Alzheimer's disease is a progressive neurologic disorder that cause the brain to shrink (atrophy) and brain cells to die. It is the most common cause of dementia. A continuous decline in thinking, Behavioral and social skills that affects a person's ability to task independently. The person with Alzheimer's disease will develop strict memory impairment and lose the ability to carry out everyday tasks. Medications may temporarily improve or slow progression of symptoms. These treatments can sometimes help people with Alzheimer's disease maximize function and maintain independence for a time. Different programs and services can help support people with Alzheimer's disease and their caregivers. There is no treatment that cures Alzheimer's disease or alters the disease process in the brain.
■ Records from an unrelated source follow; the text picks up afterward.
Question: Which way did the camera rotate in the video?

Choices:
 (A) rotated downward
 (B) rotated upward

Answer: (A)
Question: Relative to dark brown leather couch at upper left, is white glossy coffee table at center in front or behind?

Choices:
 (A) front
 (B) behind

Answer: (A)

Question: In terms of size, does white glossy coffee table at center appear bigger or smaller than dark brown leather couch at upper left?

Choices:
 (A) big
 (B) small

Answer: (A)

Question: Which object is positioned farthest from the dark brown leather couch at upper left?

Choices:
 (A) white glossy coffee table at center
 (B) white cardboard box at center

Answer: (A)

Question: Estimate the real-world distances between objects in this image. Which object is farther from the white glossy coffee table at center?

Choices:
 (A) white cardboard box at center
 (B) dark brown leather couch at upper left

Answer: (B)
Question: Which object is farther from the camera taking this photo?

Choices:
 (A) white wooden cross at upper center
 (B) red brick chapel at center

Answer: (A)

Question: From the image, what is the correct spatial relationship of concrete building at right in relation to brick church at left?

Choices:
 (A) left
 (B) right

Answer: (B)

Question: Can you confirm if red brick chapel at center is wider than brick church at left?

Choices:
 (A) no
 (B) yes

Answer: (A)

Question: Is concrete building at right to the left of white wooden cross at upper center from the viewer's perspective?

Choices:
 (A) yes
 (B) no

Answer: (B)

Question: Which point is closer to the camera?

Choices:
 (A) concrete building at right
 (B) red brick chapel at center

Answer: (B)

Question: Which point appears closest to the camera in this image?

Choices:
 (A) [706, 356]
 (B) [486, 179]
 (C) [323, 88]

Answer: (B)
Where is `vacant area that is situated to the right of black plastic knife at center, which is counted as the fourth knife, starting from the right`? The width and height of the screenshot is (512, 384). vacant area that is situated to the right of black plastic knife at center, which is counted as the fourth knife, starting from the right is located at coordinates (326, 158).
In advanced stages of the disease, complications from severe loss of brain function â?? such as dehydration, malnutrition or infection and usually results in death.

Chemokines

The chemokines and receptors found in the central nervous system (CNS), their changes in alzheimer's disease (AD) brains, the direct effect of some chemokines on neuronal signaling pathways, a hypothesis regarding the pathophysiological role of chemokines within the CNS particularly in AD, and the way this delicate balance are often achieved or disrupted under physiological or pathological conditions and eventually , the implications of this hypothesis for future therapeutic intervention. Chemokines and their receptors detectable in brain tissues or neuronal and glial cultures under pathophysiological conditions by immunohistochemistry, by in place or by reverse transcriptasepolymerase chain reaction (RT-PCR) are summarized. Immunoreactivity for a number of chemokine receptors has also been detected in CNS cells. In AD brain, upregulation of CXCR2 expression was observed on dystrophic neurites of senile plaques. CC chemokine receptors CCR3 and CCR5 are found on microglia of both normal and AD brains and their expression is increased on some reactive microglia in AD. The present data support that chemokine expression in vivo is more restricted to particular cell types and is under fine regulation despite the very fact under in vitro conditions many cell types have the capacity to express chemokines. The detection of the many chemokines and their receptors on various resident cells of CNS suggest their physiological role within the CNS. Given the first role of chemokines as inflammatory mediators within the body's defence system , the upregulation of the many chemokines and their receptors in AD brain implies that localized inflammation is important in the disease pathogenesis. There could also be detrimental effects on neurons if chemokine expression is continuously triggered during a nonregulated fashion. Animal models are available to test these hypotheses. For potential therapeutic intervention through the chemokine system in AD, the double-edged role of chemokines suggests that pharmacological modulation of the system instead of complete blockade may help the body regain a state of homeostasis.